Critique – À deux pas du paradis – James Frey – Flammarion

Critique – À deux pas du paradis – James Frey – Flammarion


Le « bad boy » de la littérature américaine, surnom dont l’a affublé le « New York Times », est de retour avec un roman vénéneux plongeant dans le milieu des ultra-riches.

On y fait la connaissance de trois couples qui ont pris leurs quartiers à New Bethlehem dans le Connecticut, un havre de beauté et d’opulence qui leur ressemble.

Dans cette ville de privilégiés, on trouve les maisons les plus majestueuses, les meilleures écoles, les meilleurs clubs de sport, les meilleurs restaurants…

Si Belle et Teddy ou encore Grace et Alex se sont aimés, l’union de Devon et de Billy relevait de l’intérêt bien compris.

Devon est belle, d’un beauté presque irréelle tellement elle frôle la perfection. Billy, fils de plombier extrêmement intelligent, veut prendre sa revanche sur un père alcoolique et méprisant en s’enrichissant de manière indécente.
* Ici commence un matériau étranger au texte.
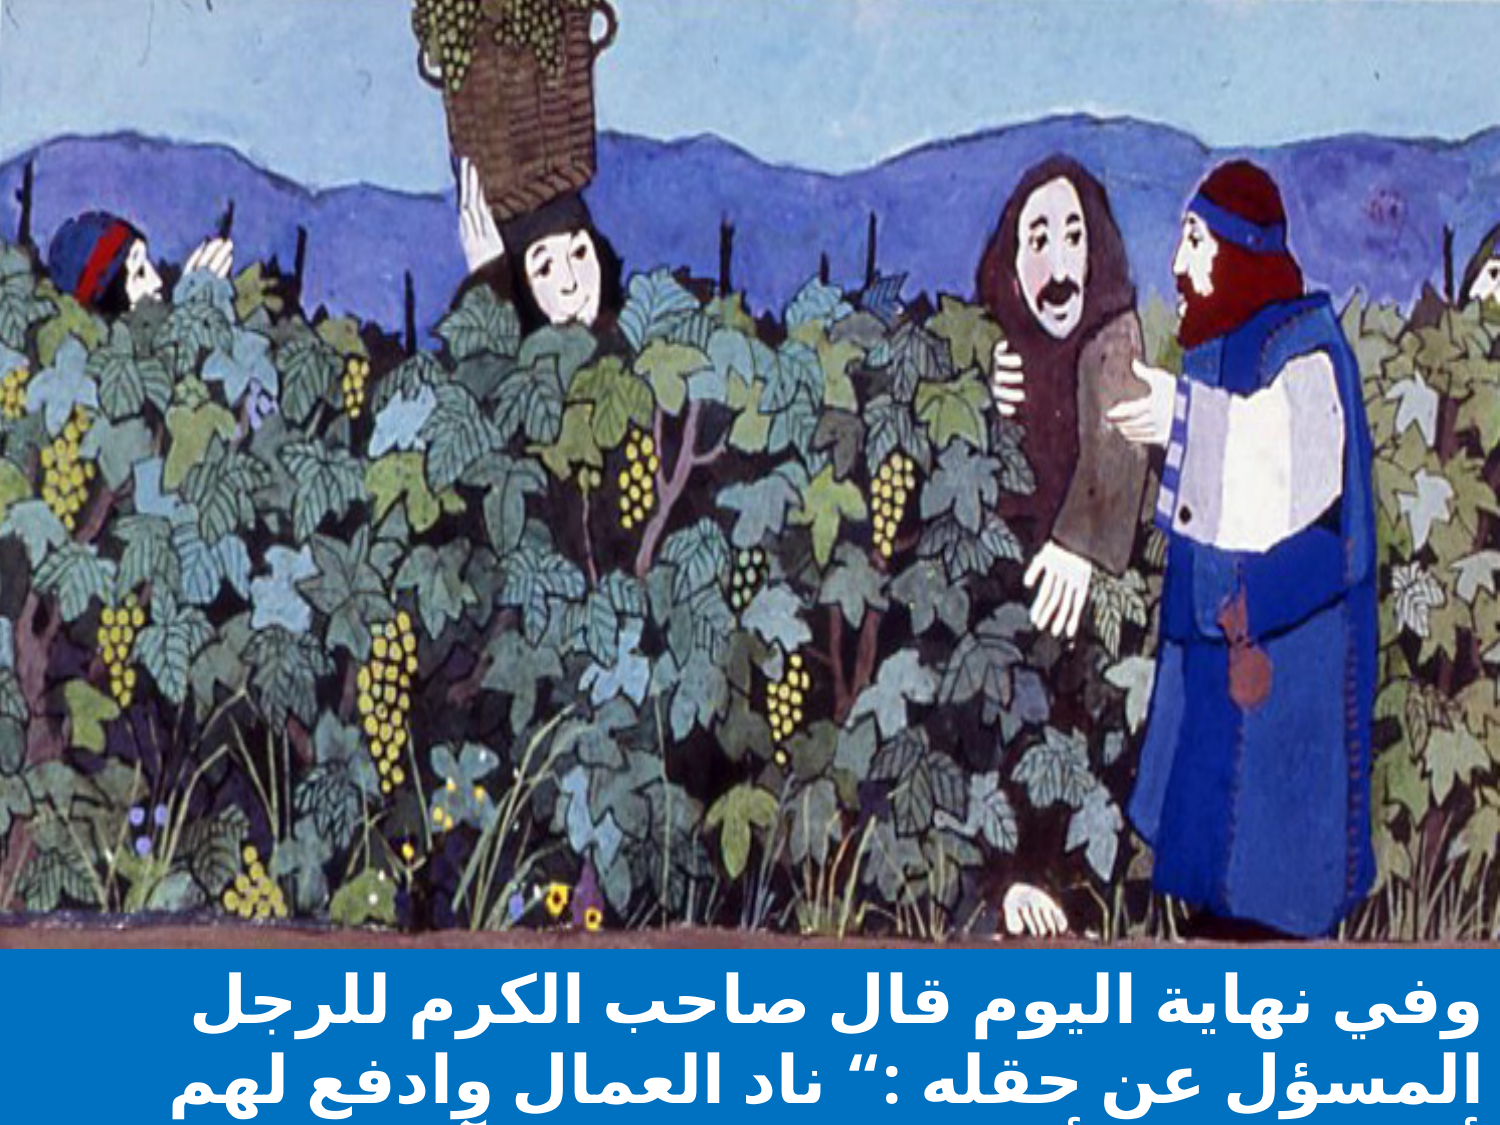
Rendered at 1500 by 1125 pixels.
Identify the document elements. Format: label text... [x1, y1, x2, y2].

picture [0, 0, 1500, 950]
text_box وفي نهاية اليوم قال صاحب الكرم للرجل المسؤل عن حقله :“ ناد العمال وادفع لهم أجرتهم, وابدأ باللذين جاءوا في آخر اليوم. [0, 956, 1500, 1125]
Il est tellement tordu qu’il a deux téléphones portables, l’un qu’il surnomme »Paix » pour les appels ordinaires, l’autre « Guerre » pour ceux qu’il désire cacher afin de mener ses malversations en toute tranquillité

Autant le dire d’emblée, c’est le personnage le plus détestable d’« À deux pas du paradis ». Quoiqu’Alex, le séducteur obsédé par ses abdos et ses conquêtes, n’est pas mal non plus. Il est marié à Grace, un un petit être fragile, un brin nunuche et aveugle aux infidélités de son bellâtre de mari.

Il y a aussi Belle et Teddy qui, contrairement au précédent, souffre de pannes sexuelles.

Un autre duo, formé par Charlie et Katy ne figure pas parmi la catégorie des milliardaires, mais ils ont la possibilité de les fréquenter, le premier étant coach en hockey et la seconde professeur de maths et entraîneur de l’équipe de lacrosse.

Dans un tel décor, tout devrait être parfait. Or, comme chacun le sait, la perfection n’est pas de ce monde. Derrière la façade idéale « se cachent secrets et mensonges, tristesse et colère, échec et désespoir, trahison et peines d’amour, haine et violence. »

Le roman ouvre quelques années après les mariages des principaux protagonistes sur la phrase suivante : « Devon rêvait souvent de frapper son mari en plein visage. »

Ces quelques mots donnent le ton des relations conjugales qui peuvent prévaloir, la quarantaine venue, lorsque la passion s’est éteinte.

Belle et Devon, déçues par leurs alliances respectives, en ont assez de donner le change en affichant l’image d’épouses et de mères accomplies.

Elles s’ennuient et trouvent une idée géniale pour pimenter leur morne quotidien que, soit dit en passant, beaucoup leur envieraient : organiser une soirée échangiste.

Le meurtre, annoncé sur la quatrième de couverture, n’aura lieu qu’aux trois quarts du récit à l’issue de ces bacchanales finalement assez sages. Mais tout est relatif…

Lecture d’été s’il en est, « À deux pas du paradis », titre ironique s’il en est, se situe entre Harlequin et Bret Easton Ellis, c’est dire si ce roman fait un grand écart entre la description du monde des ultra-riches qui, si on l’appréhende au premier degré, paraît merveilleux et celle de l’envers du décor.

Tout ce petit monde si policé carbure à toutes sortes de drogue et d’alcool. Les hommes sont tous plus ou moins détestables. Les femmes s’en sortent un peu mieux, victimes qu’elles sont du système patriarcal et de leurs maris, dont l’un est une belle figure de bourreau domestique. Mais les donzelles ont de la ressource et la sororité est une arme de vengeance…

En bref, c’est une sorte de comédie humaine version « Dallas » que nous propose James Frey.

Grâce à une narration rythmée et des personnages très incarnés qui laissent envisager une adaptation en série, ce roman, qui recèle un certain suspense, se lit avec un certain plaisir malgré des répétitions et des tics de langage agaçants.

Amoralement moral ou moralement amoral, il aurait mérité d’aller plus loin dans le trash et la subversion. Tout cela est finalement assez modéré.

Fustigeant le règne de l’hyper-individualisme, il dénonce les travers propres à un milieu artificiel et hypocrite qui veut sauver à tout prix les apparences.

Comme si ses représentants avaient un honneur à sauver, alors qu’ils sont tout sauf respectables, leur fortune ayant été bâtie en ignorant les principes chrétiens qu’ils invoquent.

Avec « À deux pas du paradis », le rêve américain est sévèrement écorné.